Yargıtay Kararı 14. Hukuk Dairesi 2021/1440 E. 2021/3058 K. 26.04.2021 T.

YARGITAY KARARI
DAİRE : 14. Hukuk Dairesi
ESAS NO : 2021/1440
KARAR NO : 2021/3058
KARAR TARİHİ : 26.04.2021

MAHKEMESİ :Sulh Hukuk Mahkemesi

Taraflar arasındaki ortaklığın giderilmesi davasından dolayı mahal mahkemesinden verilen hüküm davalı … vekili tarafından temyiz edilmekle, dosya incelendi, gereği düşünüldü:
_ K A R A R _
7201 Tebligat Kanununda 6099 sayılı Kanun ile yapılan ve 19.01.2011 tarihinde yürürlüğe giren değişiklik uyarınca; “Tebligat, tebliğ yapılacak şahsa bilinen en son adresinde yapılır. Şu kadar ki; kendisine tebliğ yapılacak şahsın müracaatı veya kabulü şartıyla her yerde tebligat yapılması caizdir.
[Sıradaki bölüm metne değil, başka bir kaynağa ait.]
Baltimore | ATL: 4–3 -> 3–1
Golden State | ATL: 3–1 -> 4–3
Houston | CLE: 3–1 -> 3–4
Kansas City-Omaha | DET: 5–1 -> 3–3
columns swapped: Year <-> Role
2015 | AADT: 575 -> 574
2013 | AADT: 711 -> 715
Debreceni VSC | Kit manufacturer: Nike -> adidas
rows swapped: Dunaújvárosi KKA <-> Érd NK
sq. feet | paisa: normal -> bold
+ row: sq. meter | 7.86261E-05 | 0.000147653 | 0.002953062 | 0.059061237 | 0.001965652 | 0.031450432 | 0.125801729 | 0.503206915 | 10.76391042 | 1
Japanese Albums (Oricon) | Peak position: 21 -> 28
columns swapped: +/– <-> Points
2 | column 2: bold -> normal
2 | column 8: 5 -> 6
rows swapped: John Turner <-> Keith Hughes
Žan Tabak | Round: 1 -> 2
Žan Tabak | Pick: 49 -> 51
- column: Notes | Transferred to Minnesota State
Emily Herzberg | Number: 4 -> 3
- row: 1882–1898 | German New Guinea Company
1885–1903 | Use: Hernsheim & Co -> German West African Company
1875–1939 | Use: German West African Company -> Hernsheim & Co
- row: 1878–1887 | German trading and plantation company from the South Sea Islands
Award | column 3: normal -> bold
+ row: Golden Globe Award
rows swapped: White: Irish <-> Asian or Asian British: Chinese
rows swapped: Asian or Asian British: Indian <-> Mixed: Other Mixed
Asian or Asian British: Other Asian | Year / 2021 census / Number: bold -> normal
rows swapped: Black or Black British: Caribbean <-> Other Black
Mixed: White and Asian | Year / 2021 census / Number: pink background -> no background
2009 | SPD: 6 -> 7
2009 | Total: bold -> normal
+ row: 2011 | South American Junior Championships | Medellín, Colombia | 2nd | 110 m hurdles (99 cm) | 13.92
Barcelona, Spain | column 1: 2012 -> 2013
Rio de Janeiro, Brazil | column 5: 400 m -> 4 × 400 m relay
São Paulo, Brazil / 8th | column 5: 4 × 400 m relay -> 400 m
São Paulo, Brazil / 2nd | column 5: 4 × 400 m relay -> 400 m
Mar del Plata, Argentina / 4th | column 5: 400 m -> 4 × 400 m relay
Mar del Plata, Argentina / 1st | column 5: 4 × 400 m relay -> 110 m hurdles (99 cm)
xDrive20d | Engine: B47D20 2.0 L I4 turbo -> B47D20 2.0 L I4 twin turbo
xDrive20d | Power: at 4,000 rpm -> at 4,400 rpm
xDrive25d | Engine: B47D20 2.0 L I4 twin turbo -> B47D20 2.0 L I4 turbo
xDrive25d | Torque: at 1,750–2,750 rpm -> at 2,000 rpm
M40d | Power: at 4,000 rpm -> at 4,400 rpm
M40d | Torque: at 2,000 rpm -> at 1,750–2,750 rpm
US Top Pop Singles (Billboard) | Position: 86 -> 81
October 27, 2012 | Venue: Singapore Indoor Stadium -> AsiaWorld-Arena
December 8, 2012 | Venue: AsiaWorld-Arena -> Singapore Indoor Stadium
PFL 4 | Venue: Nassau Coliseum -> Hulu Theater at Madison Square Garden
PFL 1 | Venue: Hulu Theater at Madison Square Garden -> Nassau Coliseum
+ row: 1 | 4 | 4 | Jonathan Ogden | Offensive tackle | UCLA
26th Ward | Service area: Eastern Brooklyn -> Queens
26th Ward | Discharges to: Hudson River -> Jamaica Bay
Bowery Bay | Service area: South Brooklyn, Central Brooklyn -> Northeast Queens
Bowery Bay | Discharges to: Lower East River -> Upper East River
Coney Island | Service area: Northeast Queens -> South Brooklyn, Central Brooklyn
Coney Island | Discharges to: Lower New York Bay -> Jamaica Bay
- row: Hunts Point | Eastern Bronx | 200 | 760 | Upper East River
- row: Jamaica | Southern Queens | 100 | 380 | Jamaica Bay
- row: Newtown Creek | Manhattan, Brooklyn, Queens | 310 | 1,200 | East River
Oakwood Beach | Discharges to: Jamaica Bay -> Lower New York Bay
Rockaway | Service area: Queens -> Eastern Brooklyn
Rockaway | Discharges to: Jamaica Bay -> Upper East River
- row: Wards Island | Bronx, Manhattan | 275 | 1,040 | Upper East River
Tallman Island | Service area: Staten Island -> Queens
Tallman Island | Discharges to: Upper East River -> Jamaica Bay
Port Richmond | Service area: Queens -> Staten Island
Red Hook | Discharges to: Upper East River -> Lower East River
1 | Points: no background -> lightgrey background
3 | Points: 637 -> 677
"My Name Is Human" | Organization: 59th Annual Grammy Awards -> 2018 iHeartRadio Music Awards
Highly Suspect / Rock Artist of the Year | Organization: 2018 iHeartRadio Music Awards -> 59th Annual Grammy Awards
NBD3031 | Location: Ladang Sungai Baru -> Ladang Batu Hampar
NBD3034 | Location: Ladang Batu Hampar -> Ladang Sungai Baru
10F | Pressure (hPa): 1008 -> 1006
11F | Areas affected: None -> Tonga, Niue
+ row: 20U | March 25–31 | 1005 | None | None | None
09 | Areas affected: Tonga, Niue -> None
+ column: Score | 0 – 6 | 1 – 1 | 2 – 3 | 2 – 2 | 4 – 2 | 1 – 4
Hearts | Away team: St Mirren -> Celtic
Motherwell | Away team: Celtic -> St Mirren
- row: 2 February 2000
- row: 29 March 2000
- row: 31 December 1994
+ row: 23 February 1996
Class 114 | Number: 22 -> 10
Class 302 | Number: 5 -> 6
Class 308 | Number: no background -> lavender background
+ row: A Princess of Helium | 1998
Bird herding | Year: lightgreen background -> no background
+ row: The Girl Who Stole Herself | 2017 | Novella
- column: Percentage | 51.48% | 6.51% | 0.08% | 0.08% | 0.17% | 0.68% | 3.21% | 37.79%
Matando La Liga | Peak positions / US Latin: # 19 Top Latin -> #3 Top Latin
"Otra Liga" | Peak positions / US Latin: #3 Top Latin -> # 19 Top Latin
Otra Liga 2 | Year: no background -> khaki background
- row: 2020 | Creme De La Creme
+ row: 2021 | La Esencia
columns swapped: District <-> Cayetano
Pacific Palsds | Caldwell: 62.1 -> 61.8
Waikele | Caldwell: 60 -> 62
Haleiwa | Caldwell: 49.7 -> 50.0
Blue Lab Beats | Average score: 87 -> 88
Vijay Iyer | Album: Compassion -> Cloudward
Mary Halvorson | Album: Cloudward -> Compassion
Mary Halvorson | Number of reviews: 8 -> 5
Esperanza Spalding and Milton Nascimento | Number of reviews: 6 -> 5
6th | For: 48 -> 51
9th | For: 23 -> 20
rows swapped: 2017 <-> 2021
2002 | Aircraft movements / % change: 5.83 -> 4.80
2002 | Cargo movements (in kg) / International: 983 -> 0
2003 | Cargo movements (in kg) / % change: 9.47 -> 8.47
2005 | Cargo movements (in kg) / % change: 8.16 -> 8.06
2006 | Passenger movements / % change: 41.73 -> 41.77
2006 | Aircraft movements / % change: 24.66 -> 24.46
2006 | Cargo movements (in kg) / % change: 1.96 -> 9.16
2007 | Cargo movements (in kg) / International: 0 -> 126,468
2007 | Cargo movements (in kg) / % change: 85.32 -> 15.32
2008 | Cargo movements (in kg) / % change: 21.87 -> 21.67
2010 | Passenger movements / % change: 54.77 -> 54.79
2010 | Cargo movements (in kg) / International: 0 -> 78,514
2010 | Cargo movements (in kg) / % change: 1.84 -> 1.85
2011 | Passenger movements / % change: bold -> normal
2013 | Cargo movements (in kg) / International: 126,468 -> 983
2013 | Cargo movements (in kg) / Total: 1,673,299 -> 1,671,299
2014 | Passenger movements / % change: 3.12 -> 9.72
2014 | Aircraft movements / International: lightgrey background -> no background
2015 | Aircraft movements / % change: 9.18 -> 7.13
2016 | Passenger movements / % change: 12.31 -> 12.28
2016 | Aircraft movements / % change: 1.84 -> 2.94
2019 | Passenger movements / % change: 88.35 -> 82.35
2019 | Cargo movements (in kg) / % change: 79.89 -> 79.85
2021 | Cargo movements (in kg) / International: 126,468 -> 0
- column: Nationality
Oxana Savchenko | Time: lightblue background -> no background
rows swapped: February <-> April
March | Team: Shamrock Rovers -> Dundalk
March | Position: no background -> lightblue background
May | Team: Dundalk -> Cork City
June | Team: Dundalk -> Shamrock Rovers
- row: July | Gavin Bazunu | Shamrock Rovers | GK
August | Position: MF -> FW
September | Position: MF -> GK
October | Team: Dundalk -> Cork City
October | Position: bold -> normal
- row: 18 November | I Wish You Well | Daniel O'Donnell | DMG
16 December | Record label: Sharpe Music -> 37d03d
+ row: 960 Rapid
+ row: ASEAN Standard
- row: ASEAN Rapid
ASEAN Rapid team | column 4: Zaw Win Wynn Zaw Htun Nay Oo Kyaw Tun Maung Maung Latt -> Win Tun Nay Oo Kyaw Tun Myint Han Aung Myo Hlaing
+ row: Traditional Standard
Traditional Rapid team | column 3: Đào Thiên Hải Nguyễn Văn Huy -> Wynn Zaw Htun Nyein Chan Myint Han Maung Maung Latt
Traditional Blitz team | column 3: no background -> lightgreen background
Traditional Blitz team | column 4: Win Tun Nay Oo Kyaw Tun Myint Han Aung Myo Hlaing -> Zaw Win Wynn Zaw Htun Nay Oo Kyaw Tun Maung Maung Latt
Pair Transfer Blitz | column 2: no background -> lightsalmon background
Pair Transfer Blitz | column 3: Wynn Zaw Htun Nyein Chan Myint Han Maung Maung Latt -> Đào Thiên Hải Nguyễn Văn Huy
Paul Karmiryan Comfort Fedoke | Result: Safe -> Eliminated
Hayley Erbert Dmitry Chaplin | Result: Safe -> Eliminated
Bilinen en son adresin tebligata elverişli olmadığının anlaşılması veya tebligat yapılamaması halinde, muhatabın adres kayıt sisteminde bulunan yerleşim yeri adresi, bilinen en son adresi olarak kabul edilir ve tebligat buraya yapılır.” (m. 10)
Tebligat Kanununun değişik 21/2. maddesi gereğince; “Gösterilen adres muhatabın adres kayıt sistemindeki adresi olup, muhatap o adreste hiç oturmamış veya o adresten sürekli olarak ayrılmış olsa dahi, tebliğ memuru tebliğ olunacak evrakı, o yerin muhtar veya ihtiyar heyeti azasından birine veyahut zabıta amir veya memurlarına imza karşılığında teslim eder ve tesellüm edenin adresini ihtiva eden ihbarnameyi gösterilen adresteki binanın kapısına yapıştırır. İhbarnamenin kapıya yapıştırıldığı tarih, tebliğ tarihi sayılır.”
Aynı Kanunun 35. maddesi gereğince; “Kendisine veya adresine kanunun gösterdiği usullere göre tebliğ yapılmış olan kimse, adresini değiştirirse, yenisini hemen tebliği yaptırmış olan kaza merciine bildirmeye mecburdur. Bu takdirde bundan sonraki tebliğler bildirilen yeni adrese yapılır.” (m. 35/1)
“Adresini değiştiren kimse yenisini bildirmediği ve adres kayıt sisteminde yerleşim yeri adresi de tespit edilemediği takdirde, tebliğ olunacak evrakın bir nüshası eski adrese ait binanın kapısına asılır ve asılma tarihi tebliğ tarihi sayılır.” (m. 35/2)
“Daha önce tebligat yapılmamış olsa bile, tüzel kişiler bakımından resmi kayıtlardaki adresleri esas alınır ve bu madde hükümleri uygulanır.” (m. 35/4)
Somut olayda;
1) Davalı …’a Tebligat Kanununun 35. maddesi uyarınca yapılan gerekçeli karar tebligatının muhatabın adres kayıt sistemindeki yerleşim yeri adresi tespit edilmeden doğrudan tebliğ edildiği ve usulüne uygun olmadığı keza bu husus, Dairemizin 30.06.2020 tarih, 2016/16498 Esas- 2020/4211 Karar sayılı “mahkemesine iade” kararımıza konu edildiği halde mahkemece davalı … bakımından kararımızın gereğinin yerine getirilmediği anlaşılmıştır.
2) Davalı …’nın yurtdışında bilinen adresi olan “…” adresine Amsterdam Başkonsolosluğu aracılığı ile çıkarılan tebligatın ise Başkonsoloslukça “ilgili taşındığından tebligatın iade edildiği” notuyla mahkemesine gönderildiği ve sonuç olarak davalı …’ya usulüne uygun tebligat yapılamadığı, bu hususta ilgililer hakkında hukuki sorumluluk doğabileceği gözetilerek mahkemece davalı …’nın yurtdışındaki geçerli adresinin tespiti ile davalıya usulüne uygun tebligat yapılmalıdır.
Bu durumda mahkemece adı geçen davalılar … ve …’ya 7201 sayılı Tebligat Kanunu ve Tebligat Kanununun Uygulanmasına Dair Yönetmelik hükümlerine uygun şekilde gerekçeli kararın tebliği sağlanarak ve yasal temyiz süresi beklenildikten sonra temyiz incelemesi yapılmak üzere Dairemize gönderilmesi için dosyanın MAHKEMESİNE İADESİNE, 26.04.2021 tarihinde oybirliği ile karar verildi.